The processing and PKA-mediated phosphorylation of Gli2 and Gli3 were diminished in Ta3 mutant cells. (A, D, E) Immunoblots for Gli3, FLAG-Gli2, Gli2, and pGli in wt and Ta3 mutant embryos. Tubulin immunoblots are loading controls. Graphs show the ratios of Gli3^Rep to Gli3^FL and FLAG-Gli2^Rep to FLAG-Gli2^FL and relative pGli to (Gli2+ Gli3) values. Two-tailed Student t-test p-value = 0.0136 for E. from three independent experiments. (B) The gene targeting strategy to create Gli2^FLAGki allele. E1, exon 1; FLAG, 3×FLAG tag; Neo, pGkneo cassette in a reverse orientation; triangle, loxP site; DTA, diphtheria toxin A; B, BamHI site. (C) Southern blot showing wt and a representative Gli2^FLAGki ES cell clone with probes shown in B.

Fig. 4

The Ta3 C-terminus interacts with PKA regulatory subunits. (A) The peptides obtained from mass spectrometry match with PKARIα. /, /, and | are referred to as y-ions, b-ions, and both, respectively. They were detected in the tandem mass spectrometry analysis of the peptides. (B) Coimmunoprecipitation showing that Ta3 interacts with FLAG-PKARIα in transfected HEK293 cells. (C) Coimmunoprecipitation showing that endogenous Ta3 interacts with PKARIIβ. (D) Coimmunoprecipitation showing that the C-terminal region of Ta3 interacts with PKARIα. Subpanels in the second panel from the top are from different immunoblots.

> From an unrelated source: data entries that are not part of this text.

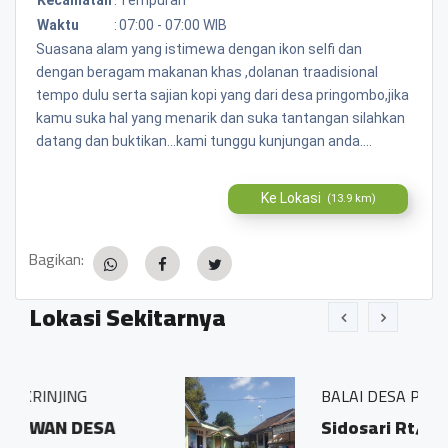
Waktu
:
07:00 - 07:00 WIB
Suasana alam yang istimewa dengan ikon selfi dan
dengan beragam makanan khas ,dolanan traadisional
tempo dulu serta sajian kopi yang dari desa pringombo,jika
kamu suka hal yang menarik dan suka tantangan silahkan
datang dan buktikan...kami tunggu kunjungan anda....
Ke Lokasi
(13.9 km)
Bagikan:
Lokasi Sekitarnya
BALAI DESA PRINGOMBO
Sidosari Rt/Rw 01/01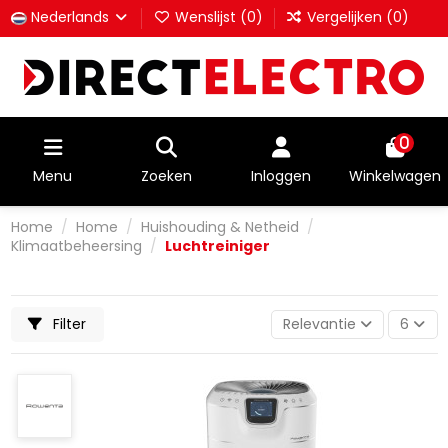
Nederlands
Wenslijst (
0
)
Vergelijken (
0
)
0
Menu
Zoeken
Inloggen
Winkelwagen
Home
Home
Huishouding & Netheid
Klimaatbeheersing
Luchtreiniger
Filter
Relevantie
6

The molecular weight markers correspond to the lines in each subpanel in the order. Two lower panels are the same with different exposure time. (E) Diagrams showing constructs and summary in D. IP, immunoprecipitation; IB, immunoblot; PI, preimmune serum.

Fig. 5

Ta3 and PKARIIβ colocalize at centrioles in the cell. Wild type (WT) and Ta3 mutant MEFs and NIH3T3 cells were stained for PKARIIβ, Ta3, and nuclei (DAPI, blue). Ta3 staining is specific, as no signals were detected in Ta3 mutant cells. Insets are the enlargement of the framed areas with dash lines.

Fig. 6

Expression of Ta3FL, but not Ta3 mutants, rescues ciliogenesis in Ta3 mutant cells. (A–G”) Ta3 mutant MEFs were transduced with the retrovirus carrying the constructs indicated above the panels. Following serum starvation, the cells were stained with FLAG, Cep120, and Arl13b antibodies and counterstained with DAPI for nuclei. FLAG labels Ta3 and mutants. Cep120 marks centrioles, and Arl13b is a cilia marker. Insets are enlargement of the framed areas with dash lines. Note that although both FH-Ta3FL and FH-Ta3-1–638 localize at centrioles, only FH-Ta3FL expression rescues cilia formation. (H) A graph showing that the percent cells that are FLAG-staining positive at centrioles form cilia. Two-tailed Student t-test p-value = 0.0001 (n=72). (I) Immunoblots showing the expression of Ta3 and mutant proteins.

Fig. 7

PKARIIβ is not colocalized with AKAP9 at centrosome in some Ta3 mutant cells. (A–C) WT, Ta3, and Dzip1 mutant MEFs were stained for PKARIIβ, AKAP9, and nuclei (DAPI, blue). Insets are the enlargement of the framed areas with dash lines. Insets in the right show colocalization, whereas an inset in the left shows a lack of colocalization. (D) The percentage of Ta3 mutant cells that lack PKARIIβ staining at centrioles. The graph was derived from three independent experiments. Note that PKARIIβ mislocalization is only detected in Ta3 but not Dzip1 mutant cells. P-value = 0.0002 (n ≥ 60). (E) Immunoblot showing the similar PKARIIβ levels in wt and Ta3 mutant cells.